What It’s Like To Be Techno-Backward

Image by Ken Denmead

Gray-haired guys in line ahead of me at the coffee shop manage to text with casual ease, order fabulously complicated drinks, and still pay in one smooth motion.

I’m too cheap to have texting as an option on my phone and too clumsy to text anyway. I’m not confessing anything about dropping change I meant to put in the tip jar or knocking over a rack of biscotti (although really, that display was clogging up counter space).

The upside of no texting? I read, write, and relax uninterrupted at that same coffee shop while all around me tiny rectangles brrrr and thumbs tat in a scene remarkably similar to old sci fi depictions of humans controlled by robotic forces.

The downside of no texting? When I make cell calls I tend to leave messages. According to the hilarious (frightening) site How Not To Act Old leaving voice mail decidedly marks a person as well beyond her 20’s. Of course, the casual observer could tell that about me from my boring hair and tendency to knock over biscotti.

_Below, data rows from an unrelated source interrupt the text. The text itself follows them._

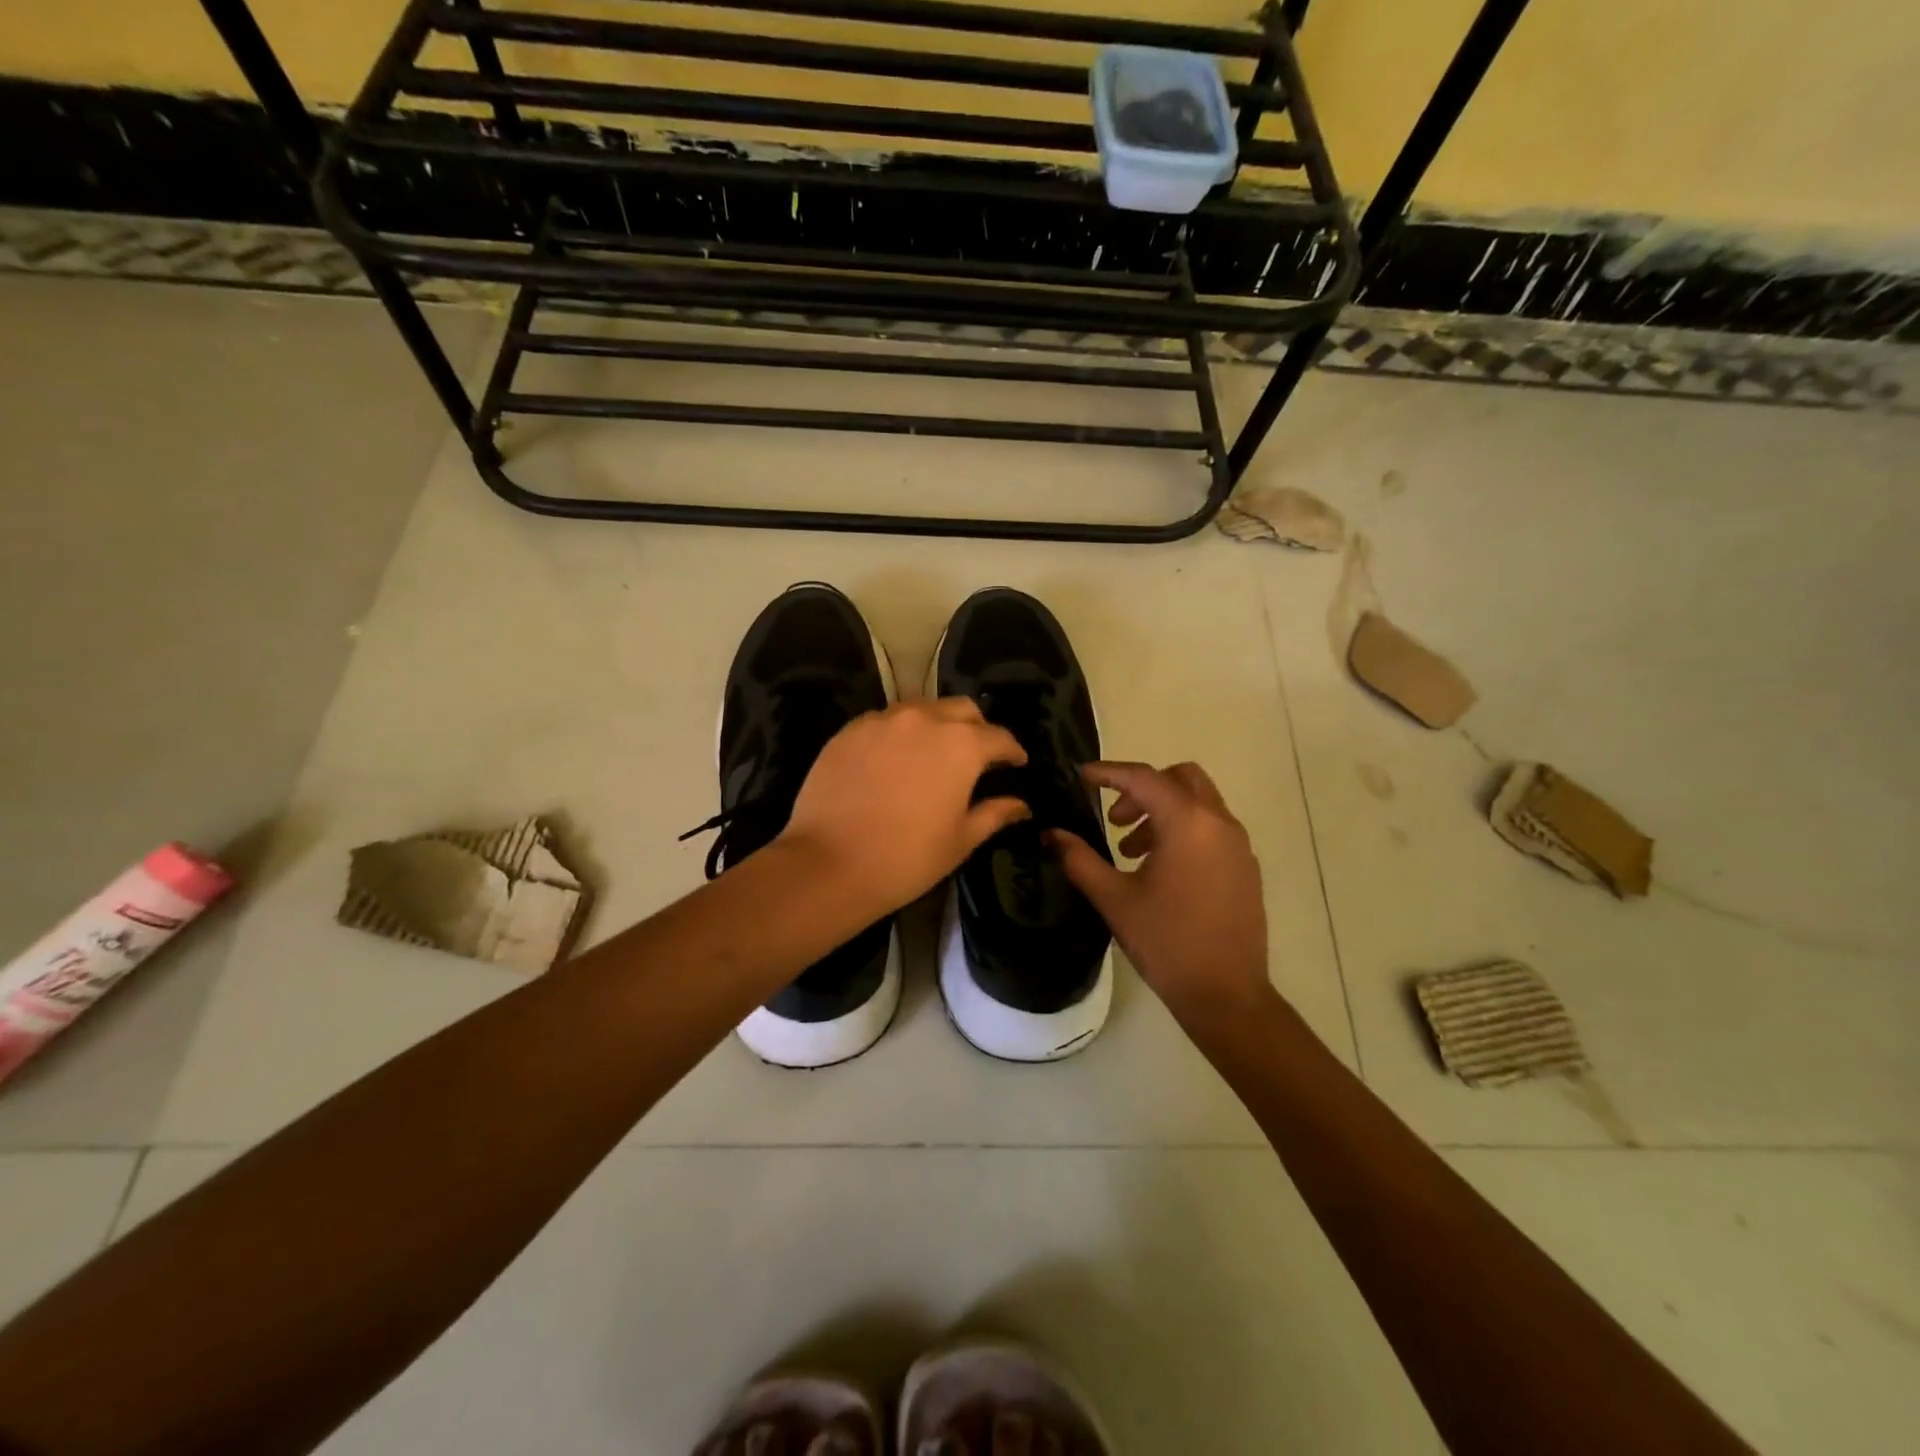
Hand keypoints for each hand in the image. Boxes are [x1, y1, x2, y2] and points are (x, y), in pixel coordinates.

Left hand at [780, 698, 1028, 916]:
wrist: (828, 864)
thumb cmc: (906, 858)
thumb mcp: (960, 840)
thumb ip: (994, 814)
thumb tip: (1021, 804)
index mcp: (961, 745)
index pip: (999, 737)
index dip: (1013, 751)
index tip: (1017, 763)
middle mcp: (925, 720)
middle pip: (962, 710)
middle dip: (977, 728)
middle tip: (977, 755)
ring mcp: (882, 721)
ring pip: (922, 709)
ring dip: (937, 725)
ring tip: (934, 752)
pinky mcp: (849, 730)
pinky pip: (885, 721)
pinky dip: (900, 733)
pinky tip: (895, 759)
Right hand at [1048, 761, 1270, 1026]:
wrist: (1226, 995)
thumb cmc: (1166, 942)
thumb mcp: (1114, 899)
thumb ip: (1079, 860)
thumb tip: (1051, 834)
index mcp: (1187, 823)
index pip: (1143, 778)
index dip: (1108, 772)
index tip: (1081, 777)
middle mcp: (1219, 823)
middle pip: (1180, 778)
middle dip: (1142, 789)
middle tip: (1114, 819)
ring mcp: (1238, 845)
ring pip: (1198, 802)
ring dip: (1162, 811)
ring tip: (1131, 851)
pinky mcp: (1246, 866)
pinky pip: (1212, 828)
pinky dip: (1184, 829)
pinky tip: (1161, 869)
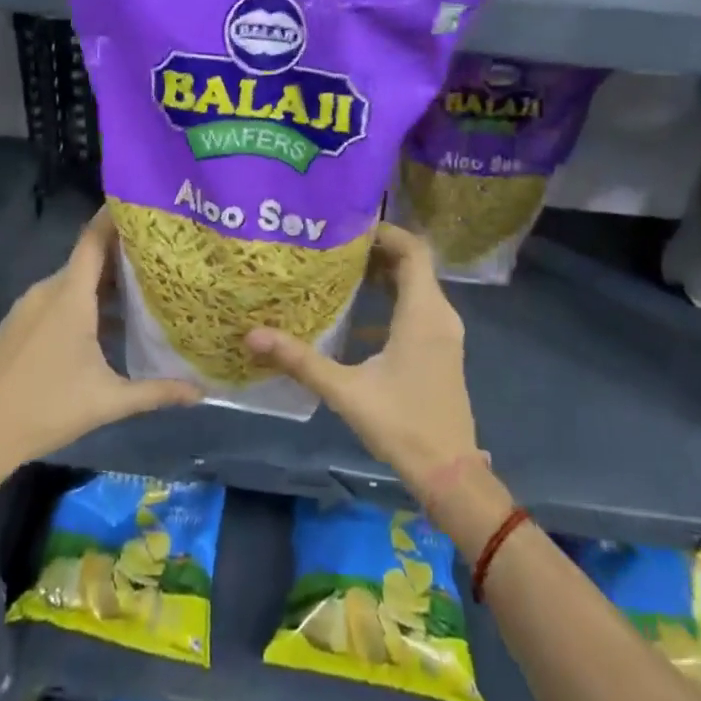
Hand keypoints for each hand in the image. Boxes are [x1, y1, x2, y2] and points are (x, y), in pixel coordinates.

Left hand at [0, 209, 201, 478]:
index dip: (116, 217)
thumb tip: (201, 392)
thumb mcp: (108, 401)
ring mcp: (28, 307)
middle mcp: (47, 291)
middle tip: (163, 257)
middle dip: (124, 256)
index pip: (95, 239)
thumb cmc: (46, 409)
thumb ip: (156, 392)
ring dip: (104, 283)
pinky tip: (105, 325)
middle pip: (89, 260)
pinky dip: (82, 300)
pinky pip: (56, 299)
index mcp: (69, 296)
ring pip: (73, 282)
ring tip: (143, 291)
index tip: (145, 206)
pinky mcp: (17, 325)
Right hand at [245, 223, 478, 503]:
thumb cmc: (402, 425)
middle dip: (375, 250)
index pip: (413, 249)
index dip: (385, 231)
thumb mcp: (345, 391)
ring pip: (415, 287)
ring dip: (382, 275)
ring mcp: (443, 334)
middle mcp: (439, 315)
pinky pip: (416, 309)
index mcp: (423, 313)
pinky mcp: (439, 350)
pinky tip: (354, 316)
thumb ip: (300, 360)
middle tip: (332, 245)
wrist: (450, 474)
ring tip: (338, 270)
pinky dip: (389, 300)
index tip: (346, 226)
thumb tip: (251, 336)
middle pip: (413, 264)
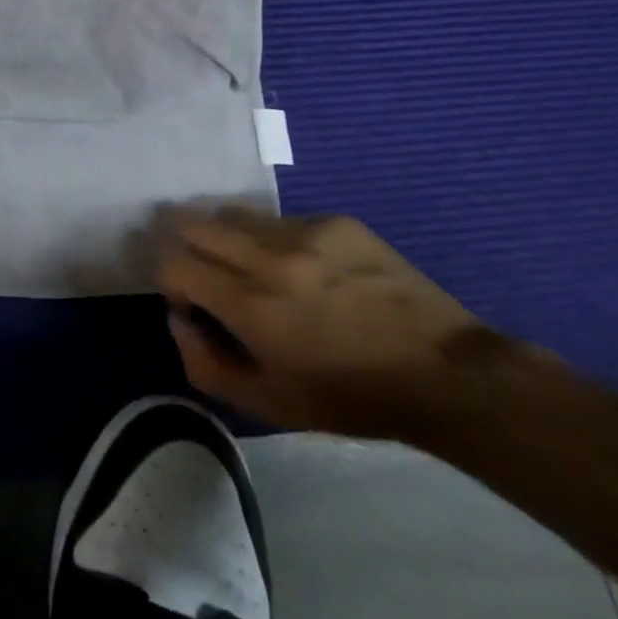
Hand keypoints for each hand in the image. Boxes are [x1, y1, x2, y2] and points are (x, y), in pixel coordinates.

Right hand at [156, 206, 490, 438]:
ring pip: (233, 213)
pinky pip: (280, 219)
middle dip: (190, 249)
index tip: (194, 303)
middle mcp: (268, 258)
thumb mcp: (270, 404)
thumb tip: (178, 319)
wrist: (446, 375)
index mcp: (249, 305)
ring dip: (229, 239)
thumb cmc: (351, 397)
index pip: (173, 262)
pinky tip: (308, 270)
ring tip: (257, 268)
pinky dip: (276, 240)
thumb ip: (205, 364)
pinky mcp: (335, 221)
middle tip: (213, 277)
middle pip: (191, 223)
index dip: (171, 281)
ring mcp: (304, 233)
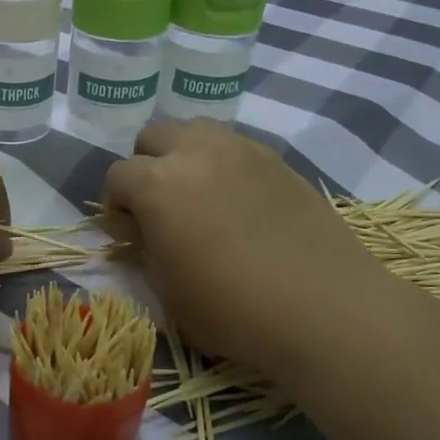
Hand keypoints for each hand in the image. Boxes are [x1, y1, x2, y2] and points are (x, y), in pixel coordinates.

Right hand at [102, 119, 382, 371]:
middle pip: (153, 136)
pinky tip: (237, 201)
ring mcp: (240, 150)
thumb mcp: (167, 291)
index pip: (117, 175)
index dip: (114, 204)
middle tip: (158, 207)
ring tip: (196, 194)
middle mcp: (195, 152)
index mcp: (157, 184)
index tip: (128, 232)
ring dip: (183, 154)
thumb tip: (138, 230)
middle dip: (145, 166)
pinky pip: (234, 146)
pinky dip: (222, 163)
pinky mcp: (277, 159)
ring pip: (195, 130)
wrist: (324, 307)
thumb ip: (143, 250)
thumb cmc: (233, 308)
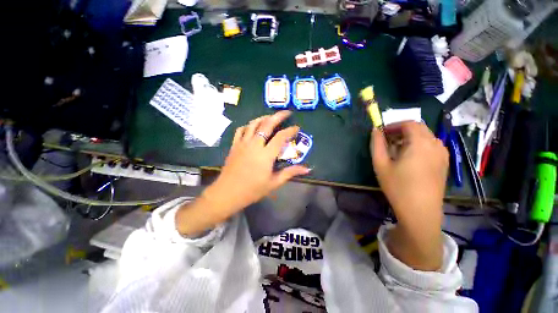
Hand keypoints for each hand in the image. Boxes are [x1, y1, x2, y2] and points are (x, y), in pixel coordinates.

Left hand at [209, 110, 309, 212]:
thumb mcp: (274, 183)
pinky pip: (241, 130)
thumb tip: (307, 169)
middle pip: (267, 124)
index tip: (296, 127)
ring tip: (270, 117)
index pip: (280, 137)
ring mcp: (242, 143)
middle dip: (278, 116)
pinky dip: (248, 125)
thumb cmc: (252, 190)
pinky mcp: (234, 145)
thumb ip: (290, 173)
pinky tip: (252, 127)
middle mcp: (254, 145)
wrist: (228, 193)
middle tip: (286, 112)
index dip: (290, 130)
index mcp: (266, 154)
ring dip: (263, 118)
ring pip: (253, 124)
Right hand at [371, 121, 448, 269]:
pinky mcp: (444, 163)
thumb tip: (375, 130)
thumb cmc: (398, 187)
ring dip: (410, 138)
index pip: (409, 123)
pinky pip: (432, 145)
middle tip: (387, 141)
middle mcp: (436, 144)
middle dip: (401, 130)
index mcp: (420, 143)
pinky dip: (419, 145)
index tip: (382, 133)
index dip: (394, 125)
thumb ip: (377, 144)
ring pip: (426, 136)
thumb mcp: (381, 164)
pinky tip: (410, 158)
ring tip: (397, 149)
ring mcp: (443, 154)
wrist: (420, 212)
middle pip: (419, 128)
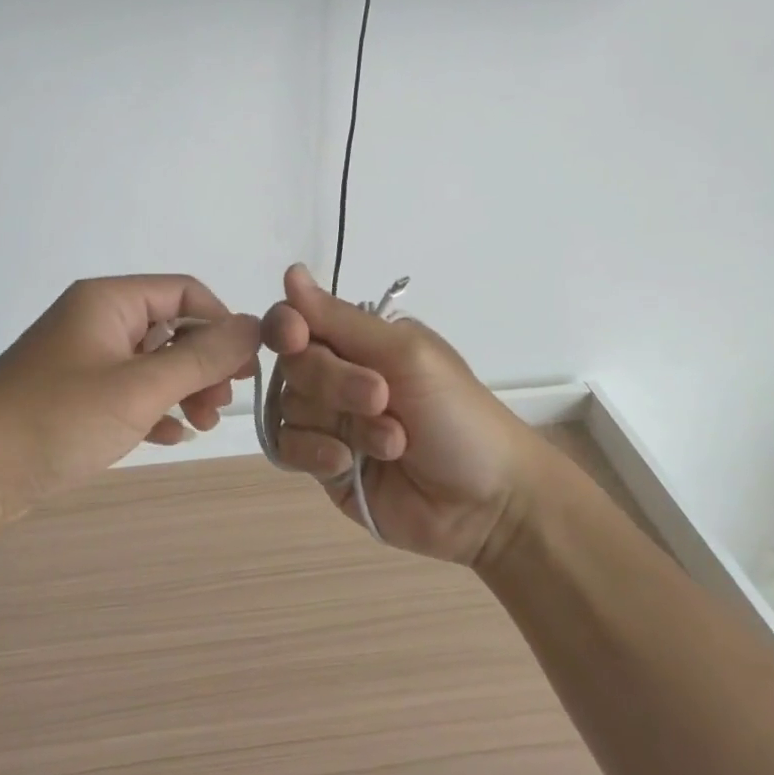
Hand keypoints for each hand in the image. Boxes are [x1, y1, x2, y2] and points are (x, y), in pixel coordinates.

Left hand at [0, 275, 258, 516]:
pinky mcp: (73, 396)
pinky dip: (154, 408)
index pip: (186, 293)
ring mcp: (83, 359)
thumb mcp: (139, 388)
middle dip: (204, 364)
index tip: (246, 369)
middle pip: (171, 328)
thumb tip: (255, 325)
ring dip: (183, 389)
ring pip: (152, 363)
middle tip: (220, 407)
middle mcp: (97, 320)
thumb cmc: (55, 419)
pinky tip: (169, 436)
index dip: (223, 325)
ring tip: (201, 425)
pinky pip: (128, 391)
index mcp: (110, 301)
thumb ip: (202, 357)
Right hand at [261, 264, 556, 566]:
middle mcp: (338, 375)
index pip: (298, 320)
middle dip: (333, 382)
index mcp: (359, 341)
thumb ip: (341, 319)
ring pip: (290, 407)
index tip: (296, 337)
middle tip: (381, 399)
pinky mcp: (323, 464)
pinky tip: (346, 463)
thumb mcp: (406, 354)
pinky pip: (287, 448)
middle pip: (293, 365)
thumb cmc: (458, 415)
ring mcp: (328, 421)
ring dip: (339, 423)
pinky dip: (314, 453)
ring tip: (391, 443)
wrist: (486, 503)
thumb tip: (290, 271)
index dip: (287, 326)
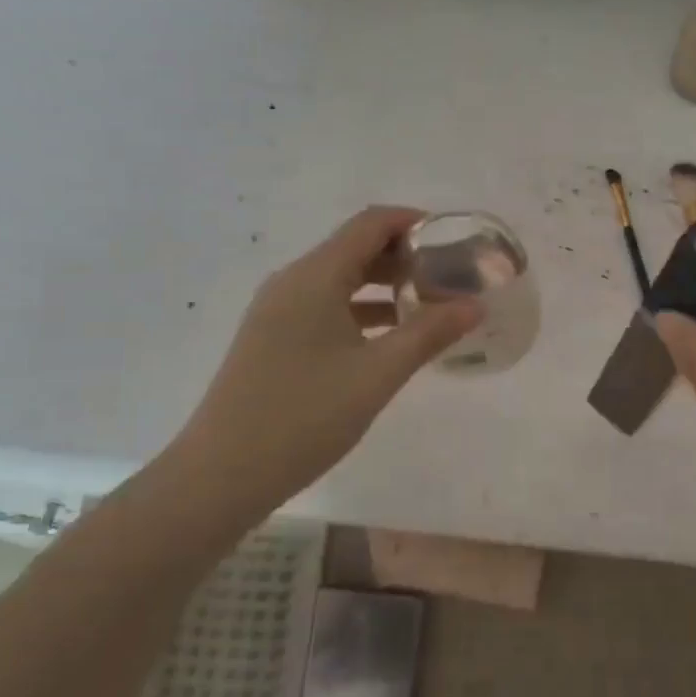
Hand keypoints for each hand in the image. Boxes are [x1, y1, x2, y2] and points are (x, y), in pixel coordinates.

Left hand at [169, 207, 481, 515]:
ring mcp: (277, 311)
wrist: (221, 475)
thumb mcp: (377, 374)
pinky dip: (361, 311)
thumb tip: (475, 306)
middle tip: (449, 277)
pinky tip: (389, 339)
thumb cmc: (304, 416)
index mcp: (315, 277)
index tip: (453, 240)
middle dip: (404, 256)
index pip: (371, 223)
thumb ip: (429, 334)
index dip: (414, 221)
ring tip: (428, 306)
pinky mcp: (272, 338)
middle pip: (355, 248)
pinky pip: (324, 307)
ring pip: (340, 280)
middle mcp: (292, 282)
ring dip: (384, 285)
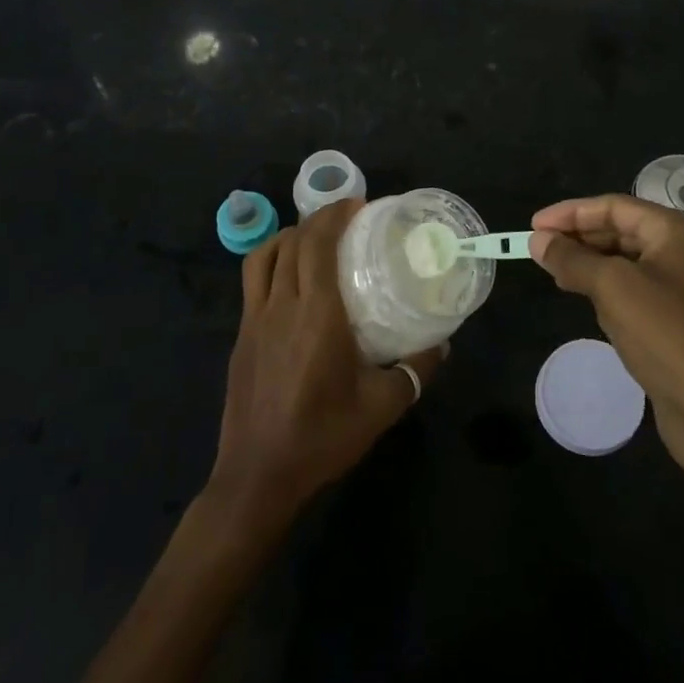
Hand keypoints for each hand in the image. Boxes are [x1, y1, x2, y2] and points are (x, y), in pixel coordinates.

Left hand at [207, 199, 443, 526]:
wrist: (258, 476)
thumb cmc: (322, 437)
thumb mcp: (381, 407)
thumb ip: (415, 371)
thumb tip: (442, 345)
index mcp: (317, 315)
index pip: (318, 245)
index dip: (335, 216)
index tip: (360, 205)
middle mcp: (282, 307)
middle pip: (293, 243)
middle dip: (318, 219)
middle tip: (348, 217)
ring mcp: (255, 320)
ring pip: (265, 256)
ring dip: (290, 236)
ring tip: (315, 237)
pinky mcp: (241, 336)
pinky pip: (253, 281)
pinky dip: (272, 261)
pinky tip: (292, 278)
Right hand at [530, 194, 683, 475]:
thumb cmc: (666, 335)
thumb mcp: (613, 288)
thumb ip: (572, 259)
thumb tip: (538, 240)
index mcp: (679, 231)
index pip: (616, 206)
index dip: (571, 213)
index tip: (533, 225)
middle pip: (623, 230)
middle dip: (580, 237)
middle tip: (539, 248)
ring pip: (628, 260)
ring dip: (591, 262)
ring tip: (554, 270)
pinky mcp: (681, 318)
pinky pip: (637, 288)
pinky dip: (608, 287)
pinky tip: (584, 296)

My techno-backward issues don’t stop there. I also don’t download music. I haven’t even successfully installed iTunes on my computer. Although the small “i” in iTunes reminds me, quite pleasantly, of the poet e.e. cumming’s aversion to capital letters, when I try to install it I get an angry (not at all poetic) warning message. In contrast, my son’s 80-something bagpipe instructor pirates and shares music. When he discovered that I don’t, he told me in his thick brogue that he’s glad someone still props up the music industry by purchasing CD’s.

Without an iPod, the soundtrack to my daily walk is only wind in the trees. But really, if I learned how to collect music in handy digital form I’d waste hours doing it. I’d cheerfully search out lost tracks from vastly unappreciated musicians like Frazier & Debolt and Brett Dennen. I’d linger over the task, adding an array of opera, Scandinavian pop and Mongolian throat singing. Then with my short attention span I’d probably weary of each piece after one listen. In contrast, I still enjoy the sound of wind in the trees.

I’ll admit to enjoying anything uncomplicated. I don’t own a laptop yet, in part because I’m still not particularly savvy when it comes to my old anchored-to-the-desk computer. I only get by because I live with tech support. I happen to love these people but their presence here is also vital to my career. If I don’t get immediate help when trying to deal with simple problems like unzipping old files sent by certain sadistic editors I fall from my Inner Peace Mom standards pretty quickly. I shriek threats at the blamelessly blank monitor screen. That scares the dogs sprawled at my feet, which activates my ever-ready guilt, forcing me right out of the house and off for a walk with wind as my soundtrack. Or, if the tech problem is really serious, off to a coffee shop where an innocent display is surely perched, waiting for me to knock it over.

Laura is the author of a poetry collection titled Tending and Free Range Learning, a handbook of natural learning. She lives on a small farm notable only for its lovestruck goose.